I was around 9 or 10 when I realized that body size was a thing and that my body was larger than other girls in my class. I wasn’t the only one and we became friends with each other because we were beginning to realize that we were different. We absorbed all the ads for Dexatrim and Appetrex. We drank our mom’s Tab and watched Karen Carpenter disappear before our eyes. The images of body perfection were gained through starvation, eating disorders, laxatives, and amphetamines. Being an overweight kid in the 70s was unbelievable. Clothes for children came in regular sizes and sizes that were literally labeled “chubby” for girls and “husky” for boys. We were officially in a different group.

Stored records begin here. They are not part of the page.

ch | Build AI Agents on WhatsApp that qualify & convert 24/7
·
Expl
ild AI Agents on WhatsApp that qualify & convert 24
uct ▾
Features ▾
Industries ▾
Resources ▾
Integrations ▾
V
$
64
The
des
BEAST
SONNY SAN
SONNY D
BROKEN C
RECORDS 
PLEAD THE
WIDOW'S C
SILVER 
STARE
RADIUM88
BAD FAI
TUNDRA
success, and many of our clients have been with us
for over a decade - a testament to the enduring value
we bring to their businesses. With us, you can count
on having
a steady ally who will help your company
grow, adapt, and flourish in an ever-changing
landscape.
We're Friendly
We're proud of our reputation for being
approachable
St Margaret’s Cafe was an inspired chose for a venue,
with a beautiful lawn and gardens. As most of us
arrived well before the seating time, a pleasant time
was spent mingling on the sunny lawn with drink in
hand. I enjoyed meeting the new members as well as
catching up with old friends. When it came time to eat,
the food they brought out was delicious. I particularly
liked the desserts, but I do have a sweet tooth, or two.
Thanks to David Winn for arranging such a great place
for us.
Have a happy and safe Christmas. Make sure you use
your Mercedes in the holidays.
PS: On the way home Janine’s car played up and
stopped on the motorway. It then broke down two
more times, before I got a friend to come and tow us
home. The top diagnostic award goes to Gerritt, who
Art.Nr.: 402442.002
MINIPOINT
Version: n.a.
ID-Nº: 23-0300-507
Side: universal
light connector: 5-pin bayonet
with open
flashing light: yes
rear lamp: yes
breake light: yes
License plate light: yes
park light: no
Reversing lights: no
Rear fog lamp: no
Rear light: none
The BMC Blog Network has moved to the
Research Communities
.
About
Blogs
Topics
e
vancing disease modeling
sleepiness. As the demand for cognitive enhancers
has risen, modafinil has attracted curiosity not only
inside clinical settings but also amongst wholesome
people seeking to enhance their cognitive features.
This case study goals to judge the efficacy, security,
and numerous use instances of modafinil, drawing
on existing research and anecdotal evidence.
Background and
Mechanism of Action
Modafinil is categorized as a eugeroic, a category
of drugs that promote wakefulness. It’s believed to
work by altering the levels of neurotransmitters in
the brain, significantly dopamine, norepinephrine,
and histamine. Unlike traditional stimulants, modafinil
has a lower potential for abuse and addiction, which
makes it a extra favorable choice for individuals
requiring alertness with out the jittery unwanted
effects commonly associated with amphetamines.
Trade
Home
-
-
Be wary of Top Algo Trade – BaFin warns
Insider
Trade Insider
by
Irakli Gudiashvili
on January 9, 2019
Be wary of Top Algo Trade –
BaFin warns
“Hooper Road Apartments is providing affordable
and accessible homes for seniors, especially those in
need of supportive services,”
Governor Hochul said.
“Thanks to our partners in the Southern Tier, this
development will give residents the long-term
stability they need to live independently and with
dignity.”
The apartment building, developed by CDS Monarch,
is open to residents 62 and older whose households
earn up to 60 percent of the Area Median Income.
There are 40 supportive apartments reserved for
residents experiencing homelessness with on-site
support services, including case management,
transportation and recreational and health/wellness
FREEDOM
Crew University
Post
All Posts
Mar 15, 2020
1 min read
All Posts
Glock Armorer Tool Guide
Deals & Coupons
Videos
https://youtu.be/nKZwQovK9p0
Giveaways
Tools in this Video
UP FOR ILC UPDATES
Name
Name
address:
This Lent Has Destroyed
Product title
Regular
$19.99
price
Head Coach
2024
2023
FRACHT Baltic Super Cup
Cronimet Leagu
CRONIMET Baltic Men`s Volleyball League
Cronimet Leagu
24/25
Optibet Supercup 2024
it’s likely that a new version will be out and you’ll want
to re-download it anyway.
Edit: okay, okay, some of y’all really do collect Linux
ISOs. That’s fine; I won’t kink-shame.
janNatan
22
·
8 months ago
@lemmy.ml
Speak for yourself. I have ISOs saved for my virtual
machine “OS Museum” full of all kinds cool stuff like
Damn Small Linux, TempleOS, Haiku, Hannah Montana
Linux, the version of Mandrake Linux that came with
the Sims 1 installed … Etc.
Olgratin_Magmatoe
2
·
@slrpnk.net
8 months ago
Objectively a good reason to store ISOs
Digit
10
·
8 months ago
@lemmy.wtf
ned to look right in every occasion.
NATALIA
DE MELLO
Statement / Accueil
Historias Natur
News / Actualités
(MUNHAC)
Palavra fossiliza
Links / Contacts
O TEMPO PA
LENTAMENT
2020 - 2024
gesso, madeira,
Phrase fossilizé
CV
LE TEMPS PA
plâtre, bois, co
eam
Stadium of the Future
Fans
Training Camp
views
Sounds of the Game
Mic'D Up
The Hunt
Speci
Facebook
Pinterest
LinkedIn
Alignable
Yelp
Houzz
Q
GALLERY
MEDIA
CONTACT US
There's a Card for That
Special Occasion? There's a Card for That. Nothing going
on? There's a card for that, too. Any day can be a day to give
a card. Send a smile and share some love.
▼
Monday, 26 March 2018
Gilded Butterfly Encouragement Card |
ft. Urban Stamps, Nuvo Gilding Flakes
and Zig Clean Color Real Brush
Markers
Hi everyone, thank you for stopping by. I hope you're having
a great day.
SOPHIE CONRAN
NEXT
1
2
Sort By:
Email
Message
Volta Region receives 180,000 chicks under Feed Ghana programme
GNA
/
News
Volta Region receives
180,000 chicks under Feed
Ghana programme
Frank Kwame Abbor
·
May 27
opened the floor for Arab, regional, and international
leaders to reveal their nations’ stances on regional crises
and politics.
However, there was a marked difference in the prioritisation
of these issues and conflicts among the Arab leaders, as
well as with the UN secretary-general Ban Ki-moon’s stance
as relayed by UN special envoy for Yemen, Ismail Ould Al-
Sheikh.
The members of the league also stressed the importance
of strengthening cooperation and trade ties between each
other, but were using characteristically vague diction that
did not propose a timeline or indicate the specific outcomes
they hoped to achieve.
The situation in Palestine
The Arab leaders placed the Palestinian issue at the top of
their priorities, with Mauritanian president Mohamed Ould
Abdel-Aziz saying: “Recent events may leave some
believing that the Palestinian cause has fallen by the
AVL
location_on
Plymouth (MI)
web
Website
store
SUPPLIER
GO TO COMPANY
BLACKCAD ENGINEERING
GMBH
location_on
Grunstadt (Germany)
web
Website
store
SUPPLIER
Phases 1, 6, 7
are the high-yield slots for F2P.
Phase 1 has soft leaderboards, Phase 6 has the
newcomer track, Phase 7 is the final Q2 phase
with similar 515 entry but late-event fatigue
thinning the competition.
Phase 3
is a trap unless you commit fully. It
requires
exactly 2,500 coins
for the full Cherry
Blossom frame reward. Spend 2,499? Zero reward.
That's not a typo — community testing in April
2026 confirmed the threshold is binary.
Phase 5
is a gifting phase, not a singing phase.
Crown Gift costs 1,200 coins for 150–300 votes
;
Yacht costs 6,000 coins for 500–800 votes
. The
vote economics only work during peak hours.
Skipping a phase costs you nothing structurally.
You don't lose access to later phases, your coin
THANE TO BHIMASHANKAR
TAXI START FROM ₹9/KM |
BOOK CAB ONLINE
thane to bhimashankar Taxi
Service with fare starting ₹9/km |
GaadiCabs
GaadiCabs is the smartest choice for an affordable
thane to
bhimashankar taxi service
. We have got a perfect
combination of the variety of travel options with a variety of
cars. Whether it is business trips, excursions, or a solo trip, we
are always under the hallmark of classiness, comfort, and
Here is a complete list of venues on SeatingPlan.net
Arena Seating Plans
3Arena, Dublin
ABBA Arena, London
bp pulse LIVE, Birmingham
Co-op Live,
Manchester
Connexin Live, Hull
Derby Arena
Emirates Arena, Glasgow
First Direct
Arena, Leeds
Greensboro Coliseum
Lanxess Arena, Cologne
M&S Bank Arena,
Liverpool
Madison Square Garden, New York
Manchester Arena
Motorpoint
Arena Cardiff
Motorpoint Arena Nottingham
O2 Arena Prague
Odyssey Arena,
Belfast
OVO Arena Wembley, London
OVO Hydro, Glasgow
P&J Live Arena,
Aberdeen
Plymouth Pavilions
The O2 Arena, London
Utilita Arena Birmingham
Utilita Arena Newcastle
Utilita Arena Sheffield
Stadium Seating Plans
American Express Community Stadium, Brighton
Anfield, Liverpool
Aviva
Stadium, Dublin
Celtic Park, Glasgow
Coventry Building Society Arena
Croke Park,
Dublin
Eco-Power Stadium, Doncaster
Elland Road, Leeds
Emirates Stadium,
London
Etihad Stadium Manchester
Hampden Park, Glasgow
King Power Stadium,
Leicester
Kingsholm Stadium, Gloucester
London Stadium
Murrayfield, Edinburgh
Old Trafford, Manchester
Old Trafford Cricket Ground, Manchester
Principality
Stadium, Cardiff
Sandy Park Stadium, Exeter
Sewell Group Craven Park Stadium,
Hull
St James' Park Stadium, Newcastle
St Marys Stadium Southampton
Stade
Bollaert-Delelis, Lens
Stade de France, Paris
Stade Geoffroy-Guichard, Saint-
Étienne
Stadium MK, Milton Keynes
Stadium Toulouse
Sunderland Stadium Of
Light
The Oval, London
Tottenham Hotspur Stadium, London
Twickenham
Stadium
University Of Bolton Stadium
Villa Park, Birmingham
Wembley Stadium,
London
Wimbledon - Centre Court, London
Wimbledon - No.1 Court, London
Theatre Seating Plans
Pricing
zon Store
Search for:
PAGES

In my grade school, the nurse tracked our health by measuring our height and weight. Once a year, she would wheel in a scale and tape a measure to the wall by the classroom door. A couple of moms were recruited to be scribes and helpers. We all sat quietly watching the annual event. Alphabetically, we were called to the front of the room where we stood with our backs and our heels touching the wall behind us. The nurse would measure our height and call it out to the mom carefully updating our cards. The same also happened when we stood on the scale. I’m not sure which was more humiliating – actually stating the number out loud for all to hear, or in trying to save embarrassment, whispering it to the mom. Both were surefire attention-getters.
For forty years, I followed the quest of weight-loss like millions of other women. My mood was dependent on the scale. My self worth was pretty invested in my pant size. Today I look back on my high school and college photos when I heard my mother’s voice tell me that I had such a pretty face and that it was a shame that I didn’t have the body to go with it. I looked healthy, average sized, beautiful, happy. If I had had someone tell me at 20 that I really could trust myself around food and just listen to my body instead of dieting, I might have actually spent the next twenty years being comfortable in my skin and loving myself for myself.
For me, the emotion of those 40 years is in one word. Shame. It’s a feeling that keeps us from being our true selves. Shame keeps us small. It makes us feel unworthy for taking up space. Shame will certainly not allow us to stand up for ourselves, speak our minds, set healthy boundaries, or realize our unique potential.
“I decided that the single, most subversive, revolutionary thing I could do was to show up for my life and not be ashamed.”
– Anne Lamott
The thing is, around 50 I started to realize that no one but me was paying any attention to my shame. All this time. All those opportunities I didn’t think were for me. By this time in life, we are seeing the very clear messages that we need to do those things we want to do because there’s less time ahead of us than we know. If we have kids, they are grown. I wasn’t a mom until my early 30s, so my kids are young adults. Instead of being afraid of them leaving the house and moving on with their lives, I realize that I now have time, energy, and financial ability to focus on myself, this time, without shame.